🤖 AI Summary
This work addresses the limitations of existing graph-structured retrieval-augmented generation (RAG) methods, which often disrupt local graph topology through manually defined compression quotas and over-rely on structural cues at the expense of semantic coherence. To overcome these issues, the authors propose reframing attributed graph retrieval as a hierarchical retrieval framework grounded in encoding trees, employing a joint semantics-and-structure-guided adaptive compression strategy to enable both organized knowledge structuring and efficient retrieval. A key innovation is the introduction of a Semantic–Structural Entropy (S²-Entropy) metric that drives globally optimized hierarchical partitioning, preserving topological integrity while enhancing semantic consistency.
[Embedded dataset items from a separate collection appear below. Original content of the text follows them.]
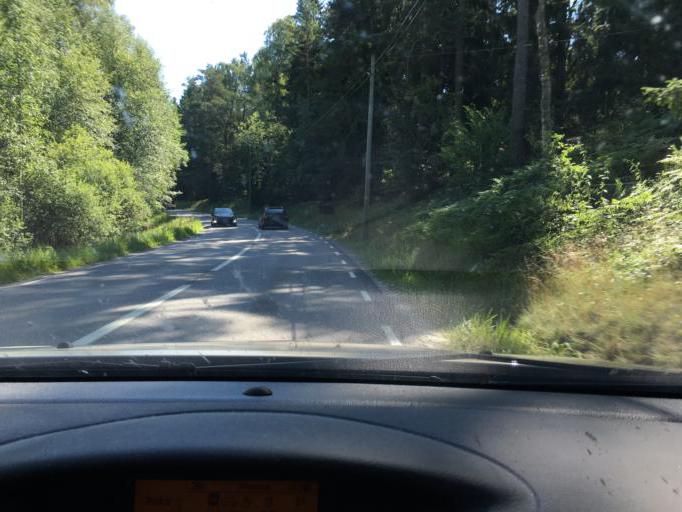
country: SE
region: Stockholm
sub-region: Varmdo Kommun
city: Mortnas
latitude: 59.2786
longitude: 18.4423
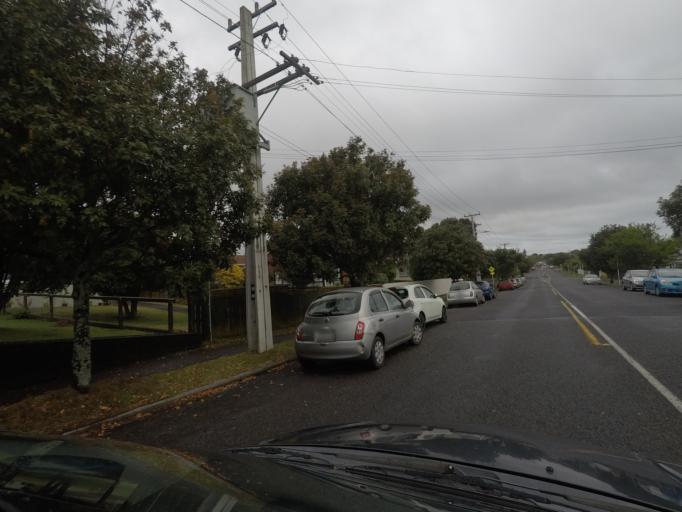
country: NZ
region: Auckland
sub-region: Auckland
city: Auckland
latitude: -36.8858
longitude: 174.7332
Experimental results demonstrate that the proposed approach significantly outperforms current RAG methods across multiple graph reasoning benchmarks, yielding more contextually relevant and logically coherent responses to complex queries.
📝 Abstract
Retrieval-Augmented Generation (RAG) has significantly enhanced Large Language Models'ability to access external knowledge, yet current graph-based RAG approaches face two critical limitations in managing hierarchical information: they impose rigid layer-specific compression quotas that damage local graph structures, and they prioritize topological structure while neglecting semantic content. We introduce T-Retriever, a novel framework that reformulates attributed graph retrieval as tree-based retrieval using a semantic and structure-guided encoding tree. Our approach features two key innovations: (1) Adaptive Compression Encoding, which replaces artificial compression quotas with a global optimization strategy that preserves the graph's natural hierarchical organization, and (2) Semantic-Structural Entropy ($S^2$-Entropy), which jointly optimizes for both structural cohesion and semantic consistency when creating hierarchical partitions. Experiments across diverse graph reasoning benchmarks demonstrate that T-Retriever significantly outperforms state-of-the-art RAG methods, providing more coherent and contextually relevant responses to complex queries.